*Brief:*
Copy the text of the items below word for word, leaving out the pictures.

*Material supplied:*
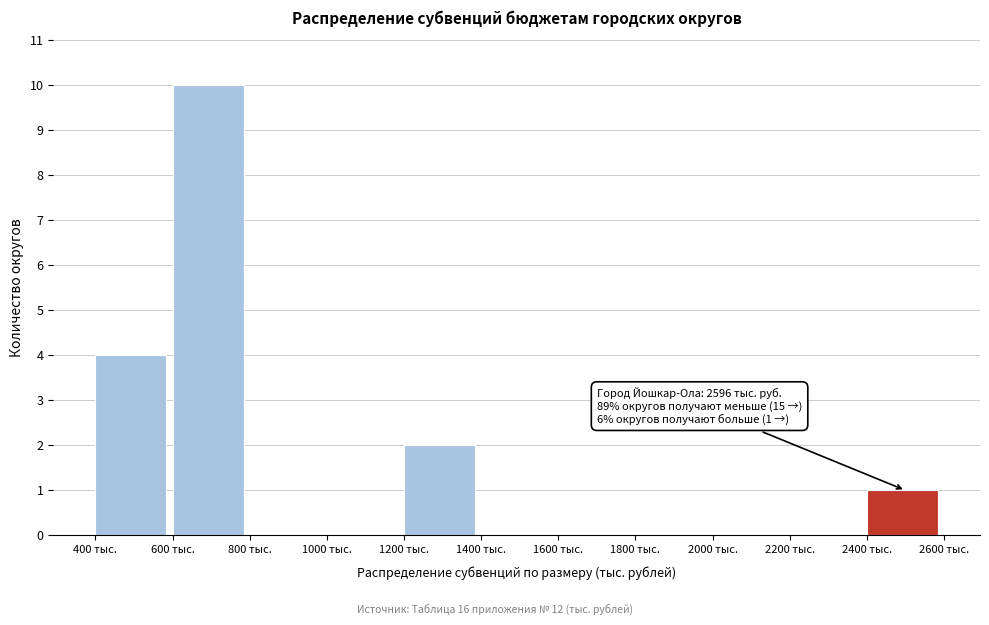

Which range on the x-axis has the tallest bar?

600 to 800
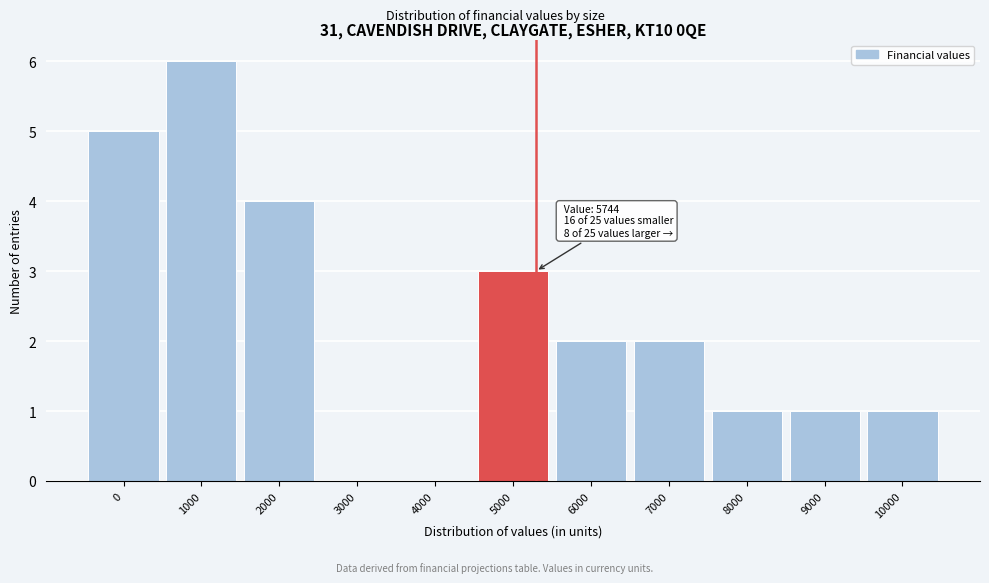

Reading right to left, list all the values displayed in this chart.

10000=1	9000=1	8000=1	7000=2	6000=2	5000=3	4000=0	3000=0	2000=4	1000=6	0=5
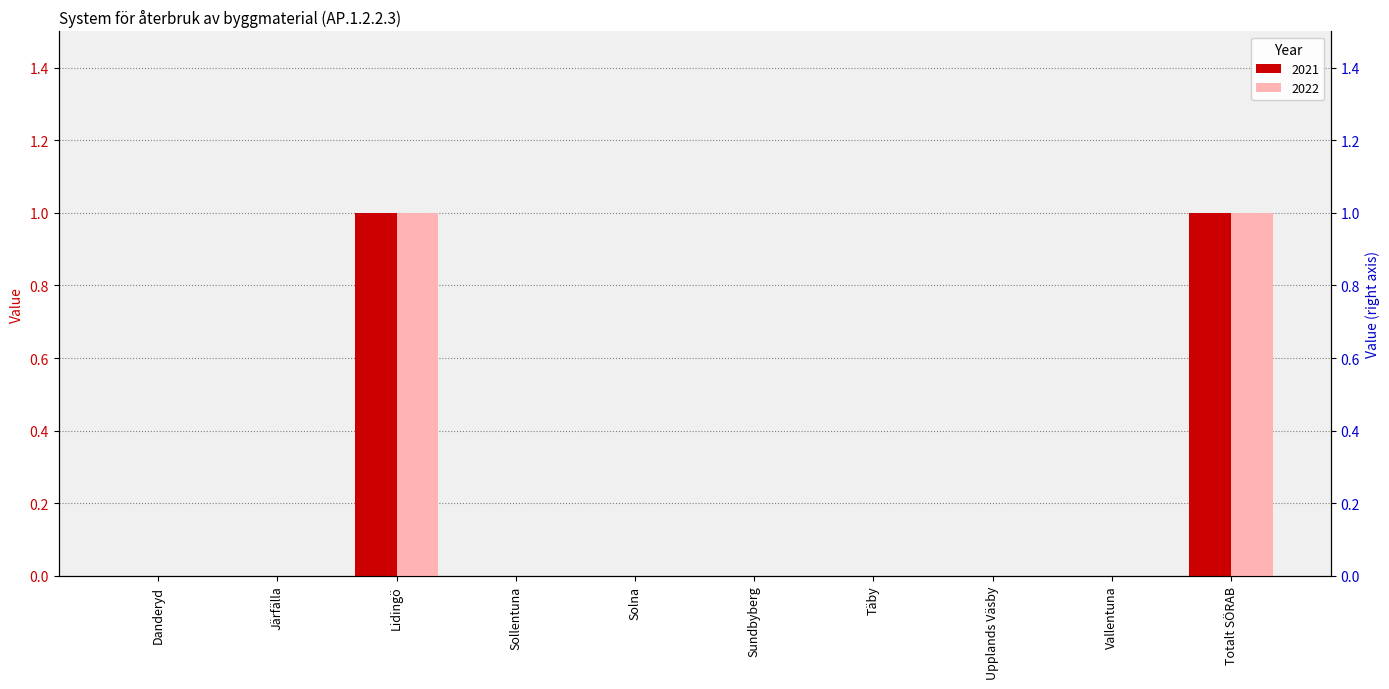

Between Danderyd and Solna, which series saw the biggest shift?

2021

*Response box:*
Which range on the x-axis has the tallest bar?

600 to 800

Reading right to left, list all the values displayed in this chart.

10000=1	9000=1	8000=1	7000=2	6000=2	5000=3	4000=0	3000=0	2000=4	1000=6	0=5

Between Danderyd and Solna, which series saw the biggest shift?

2021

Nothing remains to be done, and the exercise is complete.